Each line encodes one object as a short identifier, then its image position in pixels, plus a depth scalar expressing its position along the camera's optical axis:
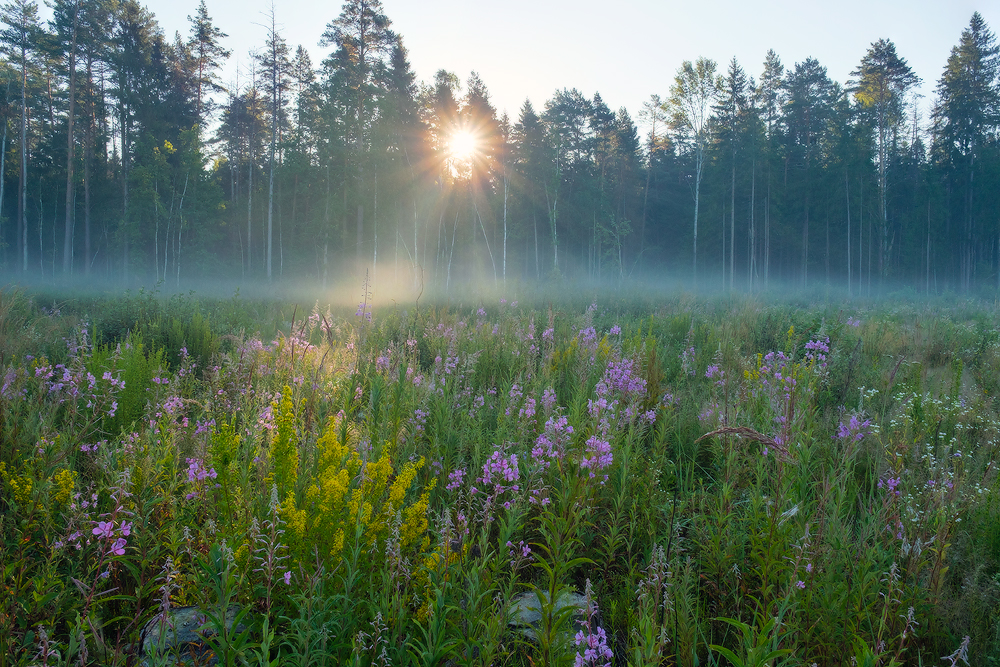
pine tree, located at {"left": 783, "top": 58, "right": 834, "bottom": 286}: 40.97
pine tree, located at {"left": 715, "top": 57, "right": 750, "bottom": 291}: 36.78
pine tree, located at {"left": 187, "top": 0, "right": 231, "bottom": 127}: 33.78
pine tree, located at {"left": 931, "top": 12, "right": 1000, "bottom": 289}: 36.78
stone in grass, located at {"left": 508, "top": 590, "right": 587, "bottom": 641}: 1.80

* * *

What is needed: Return the listing verbatim, pictures excluded.

Response below:
Each line encodes one object as a short identifier, then its image position in pixels, plus a depth scalar expressing its position along the camera's optical axis:
pine tree, located at {"left": 783, "top": 58, "right": 834, "bottom": 286}: 40.97
pine tree, located at {"left": 715, "top": 57, "right": 750, "bottom": 291}: 36.78
pine tree, located at {"left": 187, "top": 0, "right": 231, "bottom": 127}: 33.78
pine tree, located at {"left": 931, "top": 12, "right": 1000, "bottom": 289}: 36.78
stone in grass, located at {"left": 508, "top": 590, "right": 587, "bottom": 641}: 1.80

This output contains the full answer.